-- Task to carry out --
Please write out the records again, starting with the first line and going on through the line with "287, 2083, 1145)", and substitute "radiator" for "baseboard heater" with everything else left unchanged. Leave the pictures out of your answer.

-- Materials provided --
---------------

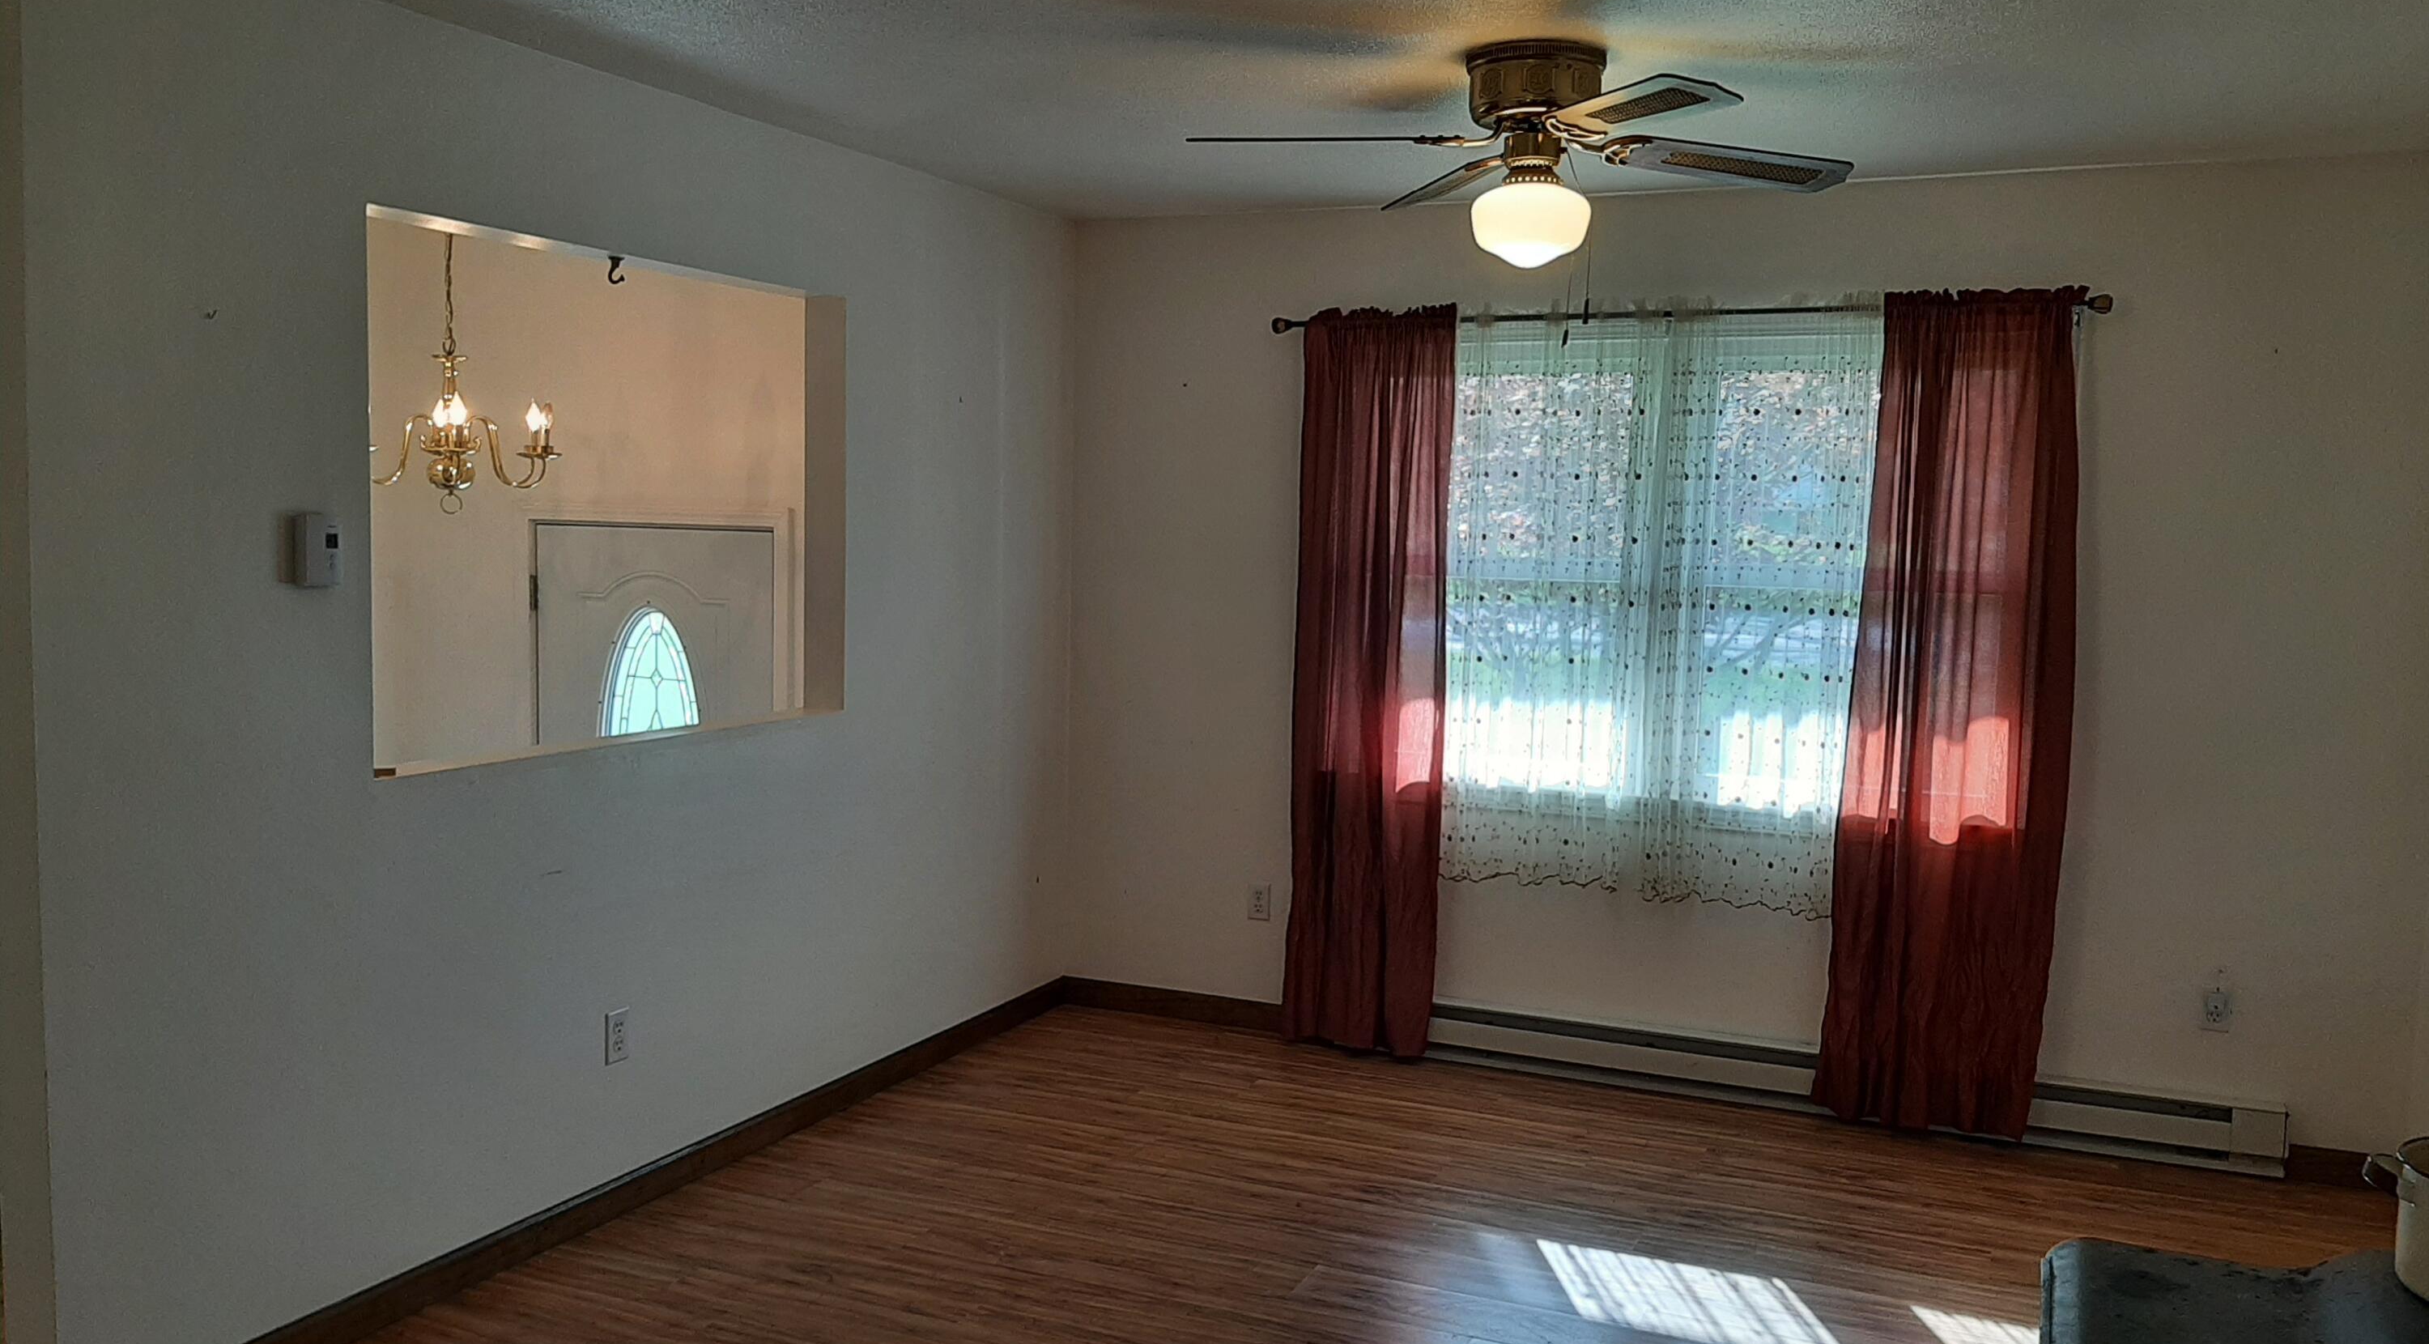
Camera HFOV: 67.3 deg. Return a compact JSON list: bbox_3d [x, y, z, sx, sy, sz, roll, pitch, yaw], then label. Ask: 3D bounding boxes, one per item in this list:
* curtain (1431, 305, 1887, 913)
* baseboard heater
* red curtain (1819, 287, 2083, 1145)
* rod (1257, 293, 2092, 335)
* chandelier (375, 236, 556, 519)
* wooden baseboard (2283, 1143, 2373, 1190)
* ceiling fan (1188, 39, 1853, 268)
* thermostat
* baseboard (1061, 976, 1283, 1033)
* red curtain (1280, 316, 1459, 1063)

---------------

-- Exercise output --
Camera HFOV: 67.3 deg. Return a compact JSON list: bbox_3d [x, y, z, sx, sy, sz, roll, pitch, yaw], then label. Ask: 3D bounding boxes, one per item in this list:
* curtain (1431, 305, 1887, 913)
* radiator
* red curtain (1819, 287, 2083, 1145)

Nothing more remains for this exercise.